Li Shucheng, Xibao’s president, said in an online ceremony on March 10 that he was determined to embark on the project despite “lots of challenges arising from continuous regional conflicts”.
“We have assessed all kinds of potential risks and opportunities and have drawn up a well-founded contingency plan for our investment,” Li added.
In the northeastern city of Changchun, the state-owned commodity trader Jidian International Trade Co has purchased at least 50,000 tonnes of coal from Russia since the war broke out, according to an executive who asked not to be named. “We are still in the business when many of our peers are out,” the person added, noting that the company had signed long-term contracts with Russian coal groups such as SUEK and Elga.

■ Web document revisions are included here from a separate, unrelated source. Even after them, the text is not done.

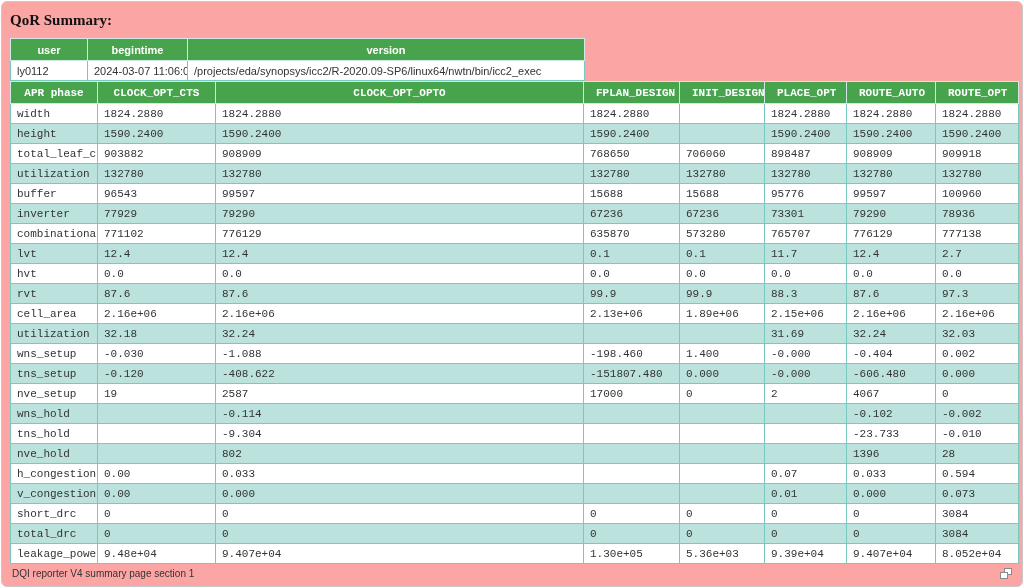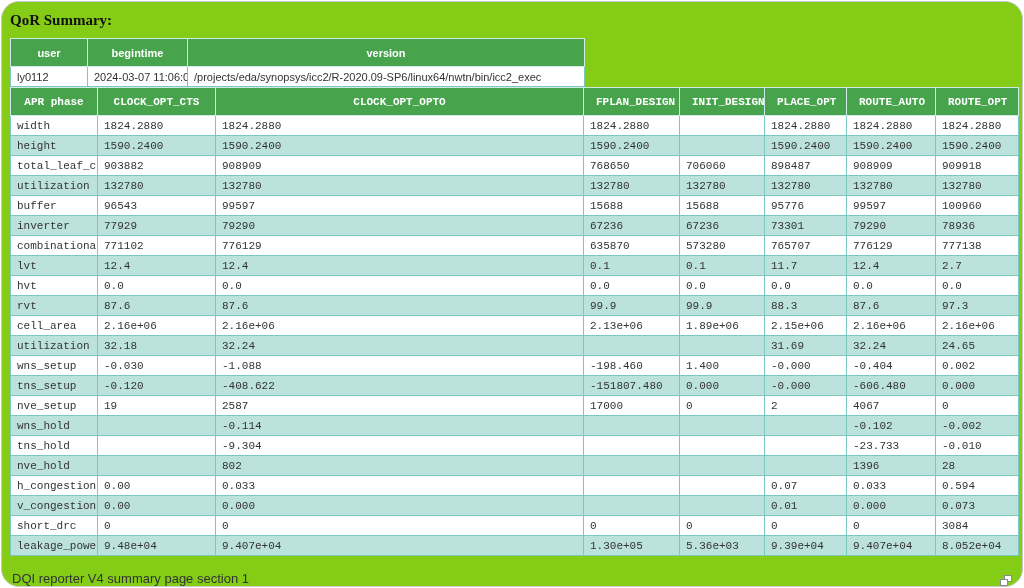--- a/index.html
+++ b/index.html
@@ -14,8 +14,8 @@
     position: absolute;
     left: 1px; top: 1px; right: 1px; bottom: 1px;
     border: 1px solid #c9c9c9;
-    border-radius: 18px;
-    background: #84cc16;
+    border-radius: 6px;
+    background: #fca5a5;
     overflow: hidden;
   }
   .content { padding: 8px 8px 0 8px; }

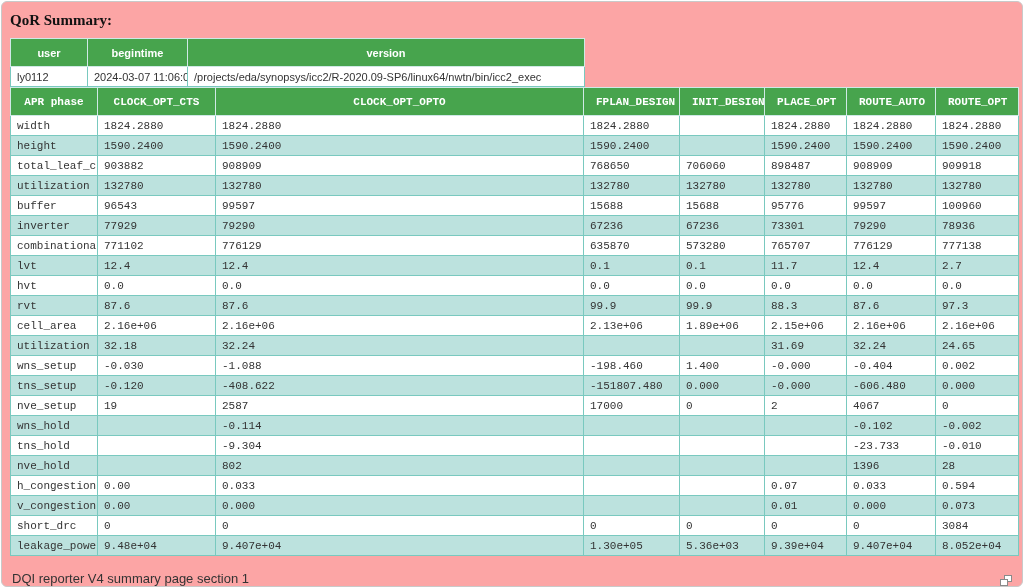--- a/index.html
+++ b/index.html
@@ -40,7 +40,7 @@
     text-align: center;
     border: 1px solid #cfe9e6;
     padding: 3px 12px;
-    height: 28px;
+    height: 22px;
     white-space: nowrap;
     overflow: hidden;
   }

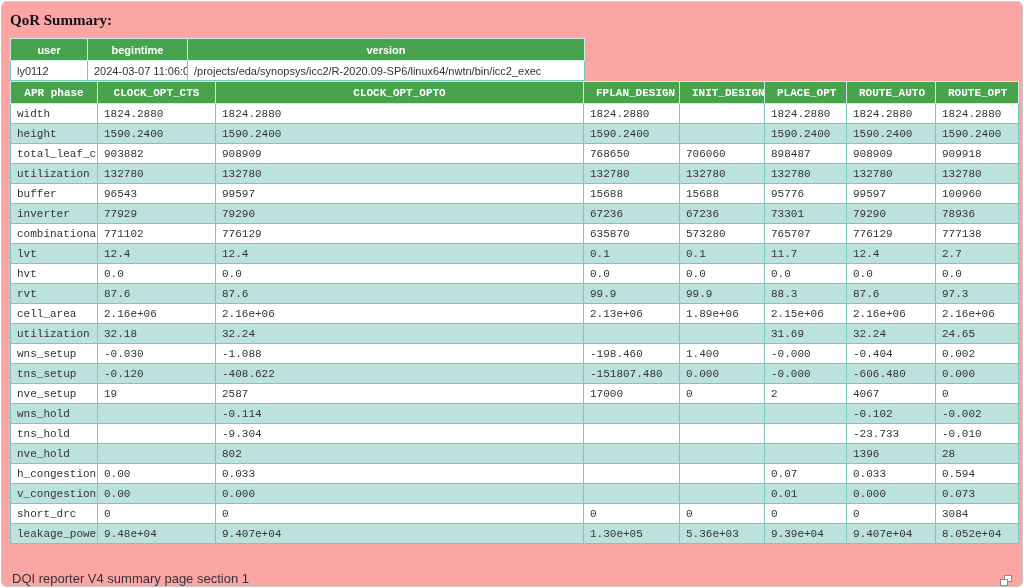--- a/index.html
+++ b/index.html
@@ -250,7 +250,7 @@
             <td></td>
             <td>31.69</td>
             <td>32.24</td>
-            <td>24.65</td>
+            <td>32.03</td>
           </tr>
           <tr>
             <td>wns_setup</td>

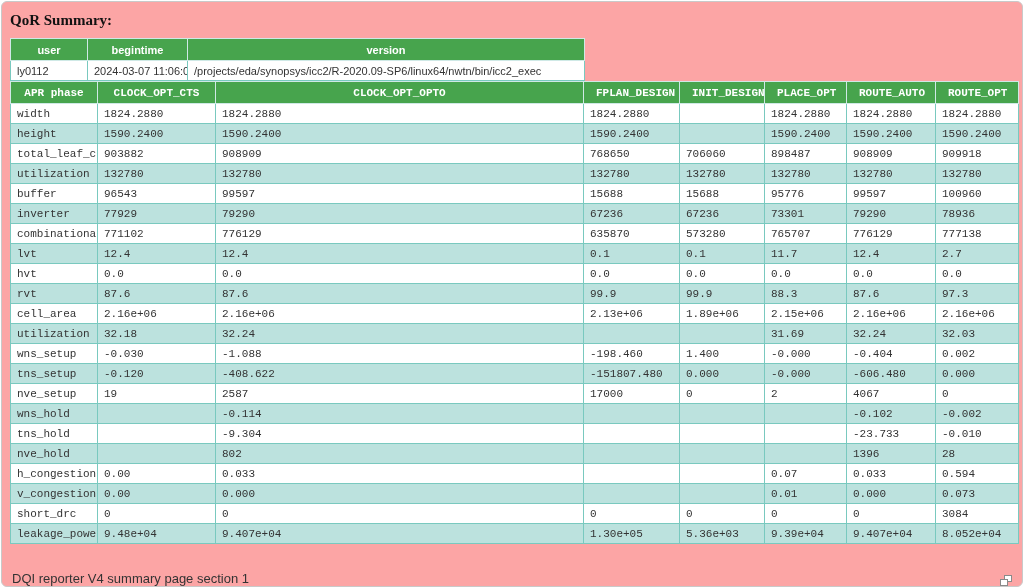--- a/index.html
+++ b/index.html
@@ -343,6 +343,16 @@
             <td>3084</td>
           </tr>
           <tr>
+            <td>total_drc</td>
+            <td>0</td>
+            <td>0</td>
+            <td>0</td>
+            <td>0</td>
+            <td>0</td>
+            <td>0</td>
+            <td>3084</td>
+          </tr>
+          <tr>
             <td>leakage_power</td>
             <td>9.48e+04</td>
             <td>9.407e+04</td>

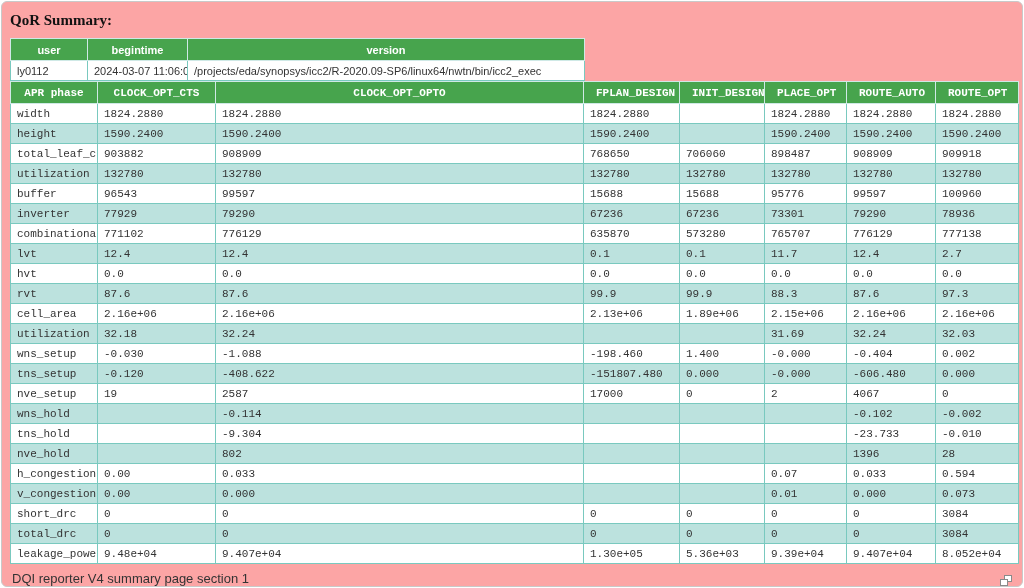--- a/index.html
+++ b/index.html
@@ -61,11 +61,11 @@
     left: 0; right: 0; bottom: 0;
     height: 22px;
     padding: 4px 10px 0 10px;
-    font-size: 13px;
+    font-size: 10px;
     color: #333;
     display: flex;
     justify-content: space-between;
-    align-items: flex-end;
+    align-items: flex-start;
   }
   .popout-icon { width: 12px; height: 11px; position: relative; display: inline-block; }
   .popout-icon .sq1 {

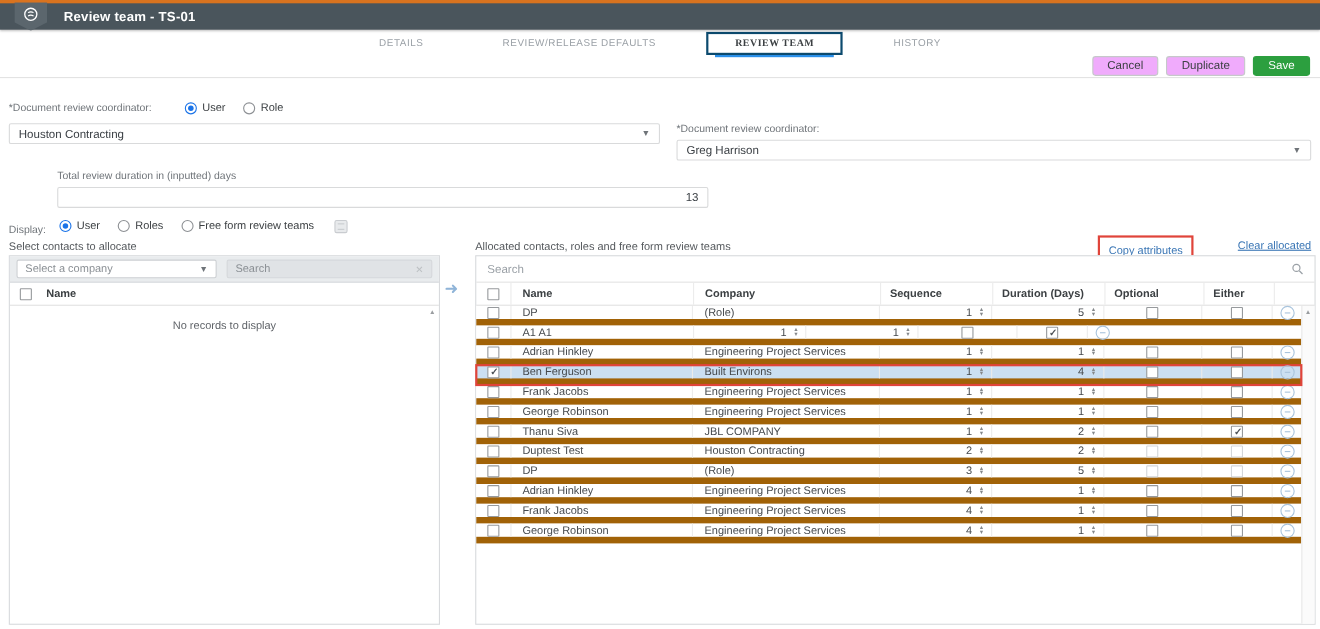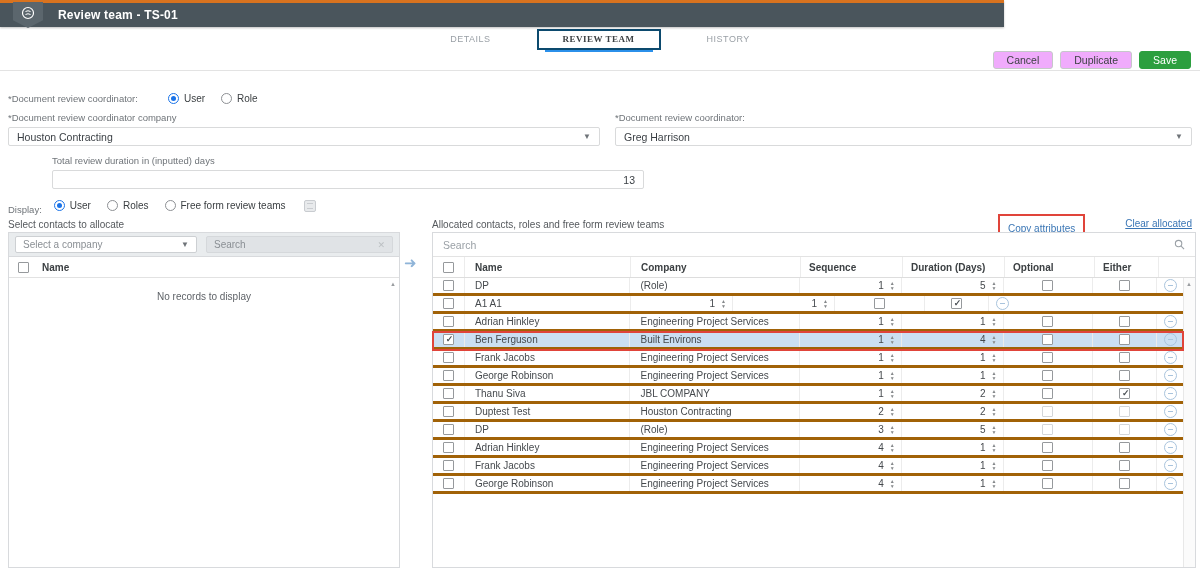--- a/index.html
+++ b/index.html
@@ -6,7 +6,7 @@
   html,body { width:1200px; height:572px; background:#fff; font-family:"Liberation Sans", sans-serif; position:relative; overflow:hidden; }
 
   
-  .titlebar { position:absolute; top:0; left:0; width:1004px; height:27px; background:#4a555c; border-top:3px solid #d9731f; display:flex; align-items:center; box-shadow:0 1px 2px rgba(0,0,0,.25); z-index:5; }
+  .titlebar { position:absolute; top:0; left:0; width:1200px; height:27px; background:#4a555c; border-top:3px solid #d9731f; display:flex; align-items:center; box-shadow:0 1px 2px rgba(0,0,0,.25); z-index:5; }
   .logo-badge { width:30px; height:26px; margin-left:13px; background:#5b666d; clip-path:polygon(0 0,100% 0,100% 70%,50% 100%,0 70%); display:flex; align-items:center; justify-content:flex-start; justify-content:center; padding-bottom:4px; }
   .logo-badge svg { display:block; }
   .window-title { color:#fff; font-size:12px; font-weight:bold; margin-left:15px; letter-spacing:.2px; }

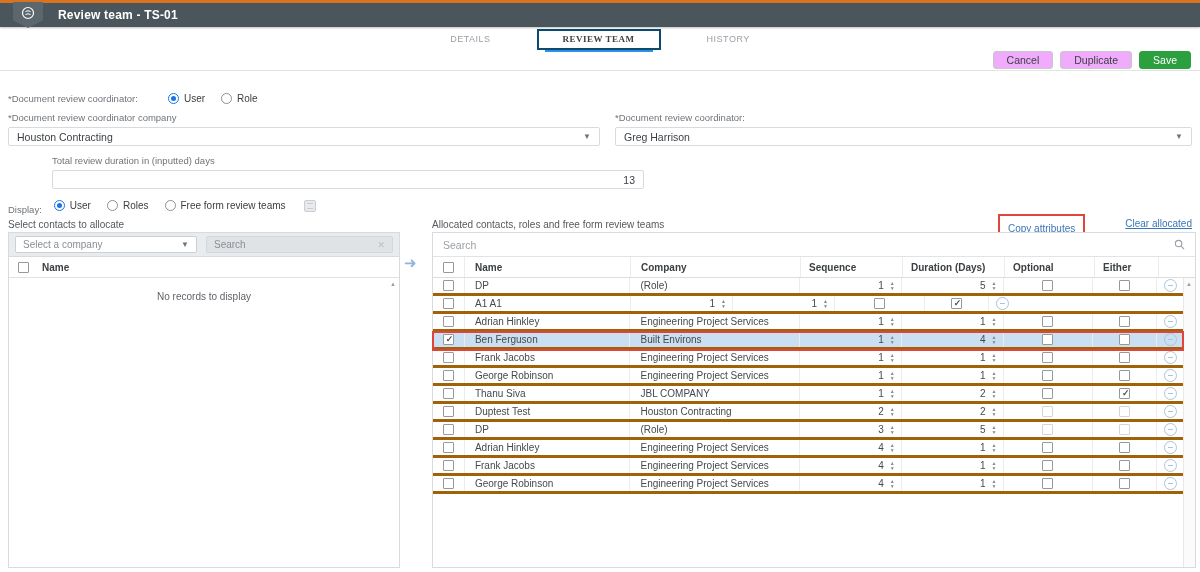--- a/index.html
+++ b/index.html
@@ -119,6 +119,7 @@
 
 <div class="tabbar">
     <div class="tab"><span>DETAILS</span></div>
+    <div class="tab"><span>REVIEW/RELEASE DEFAULTS</span></div>
     <div class="tab active annotated"><span>REVIEW TEAM</span><div class="tab-underline"></div></div>
     <div class="tab"><span>HISTORY</span></div>
   </div>

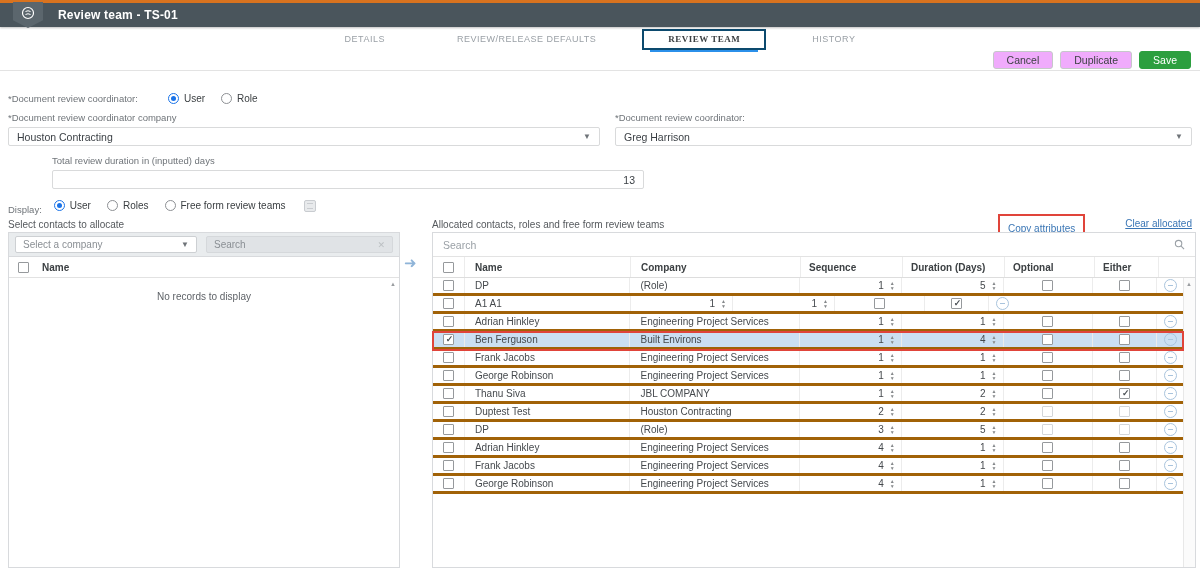--- a/index.html
+++ b/index.html
@@ -145,7 +145,6 @@
 </div>
 
 <div class="fgroup" style="top:112px; left:8px; width:592px;">
-  <span class="form-label">*Document review coordinator company</span>
   <div class="field">
     <span>Houston Contracting</span>
     <span class="chev">▼</span>

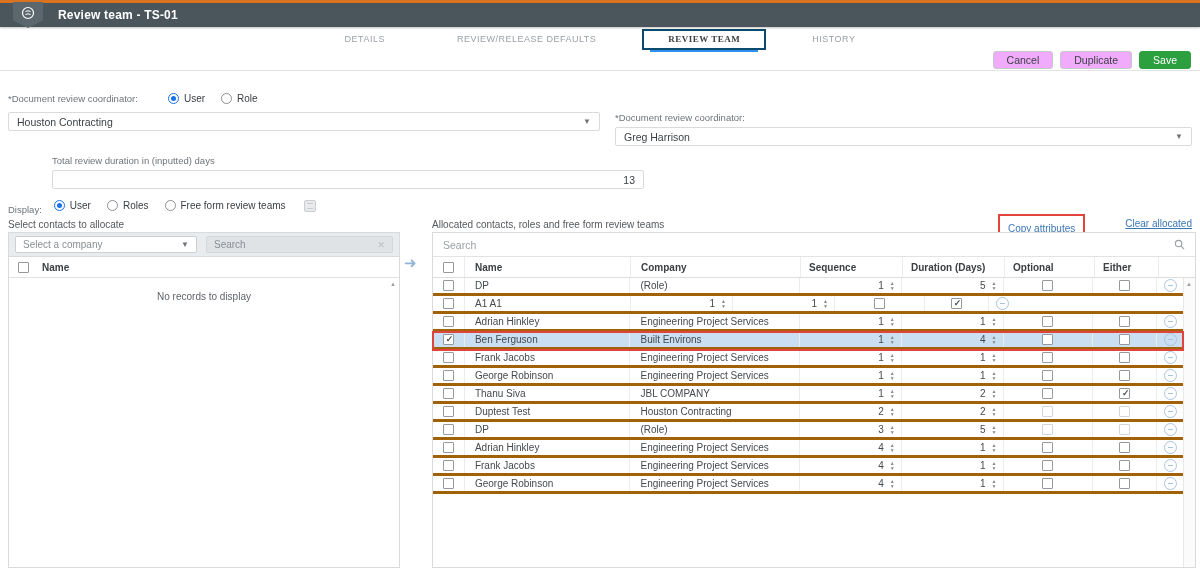--- a/index.html
+++ b/index.html
@@ -91,7 +91,7 @@
   .c-eith { width:64px;  display:flex; align-items:center; justify-content:center; }
   .c-rm   { width:26px;  display:flex; align-items:center; justify-content:center; border-right:none; }
   .rows { position:absolute; top:21px; left:0; right:12px; bottom:0; }
-  .trow { height:18px; display:flex; align-items:flex-end; border-bottom:3px solid #a16207; font-size:10px; color:#45494d; background:#fff; }
+  .trow { height:18px; display:flex; align-items:flex-end; border-bottom:6px solid #a16207; font-size:10px; color:#45494d; background:#fff; }
   .trow .cell { display:flex; align-items:center; }
   .trow .c-name, .trow .c-comp { overflow:hidden; white-space:nowrap; }
   .trow.selected { background:#cbdff2; }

Many of Jidian International’s peers are following suit. The China Coal Transportation and Distribution Association, an industry body, hosted a video conference on March 11 at which a dozen of the country’s big power plants and about 20 Russian coal companies discussed plans to increase bilateral trade just as the US and UK banned Russian oil imports.
“We are actively exploring opportunities to work with our Russian partners,” said an official at Oasis Logistics Corp, a commodity trader in eastern Jiangsu province that was represented at the conference.
Despite a plunge in shipments over recent weeks, many analysts expect coal exports to rebound strongly in coming months. “Russia’s coal shipments to China may increase even further if other Asian countries reduce purchases,” brokerage Yongan Futures said in a report last week, adding that Chinese imports could offset reduced buying from South Korea after Seoul imposed sanctions on Moscow.
Shortly before the war began, Sergey Mochalnikov, a senior official at Russia’s energy ministry, said the country planned to almost double annual coal exports to China to 100mn tonnes.
Chinese demand for Russian coal has been stoked by shortages at home, which contributed to a series of severe power outages last year in many manufacturing areas.
Local mines have been forced to cut back on production in order to meet strict emissions target. The problem has been exacerbated by the suspension of Australian coal imports amid long-running political tensions between Beijing and Canberra.
“China needs Russian coal not because we want to provide support for Putin,” said the official at Jidian International. “We do so because it helps solve our economic problems.”